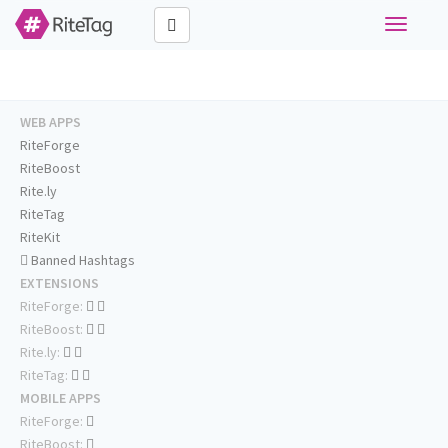
Toggle
navigati
WEB APPS
RiteForge
RiteBoost
Rite.ly
RiteTag
RiteKit
Banned Hashtags
EXTENSIONS
RiteForge:
RiteBoost:
Rite.ly:
RiteTag:
MOBILE APPS
RiteForge:
RiteBoost:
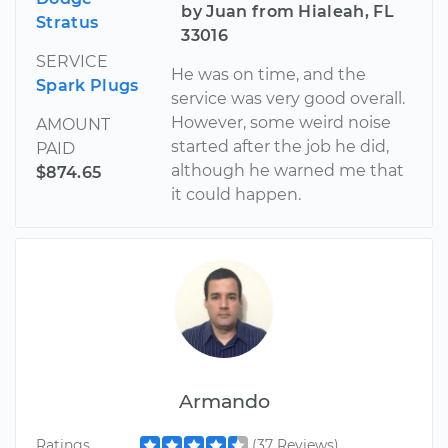
by Juan from Hialeah, FL
Stratus
33016
SERVICE
He was on time, and the
Spark Plugs
service was very good overall.
However, some weird noise
AMOUNT
started after the job he did,
PAID
although he warned me that
$874.65
it could happen.
Armando
Ratings
(37 Reviews)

★ ★ ★ ★ ★

Copy out the text of both items above, replacing every "RiteForge" with "RiteCraft" and keeping everything else the same. Leave out the pictures.

▶ **EXERCISE OUTPUT**:
Toggle
navigati
WEB APPS
RiteCraft
RiteBoost
Rite.ly
RiteTag
RiteKit
Banned Hashtags
EXTENSIONS
RiteCraft:
RiteBoost:
Rite.ly:
RiteTag:
MOBILE APPS
RiteCraft:
RiteBoost:
by Juan from Hialeah, FL
Stratus
33016
SERVICE
He was on time, and the
Spark Plugs
service was very good overall.
However, some weird noise
AMOUNT
started after the job he did,
PAID
although he warned me that
$874.65
it could happen.
Armando
Ratings
(37 Reviews)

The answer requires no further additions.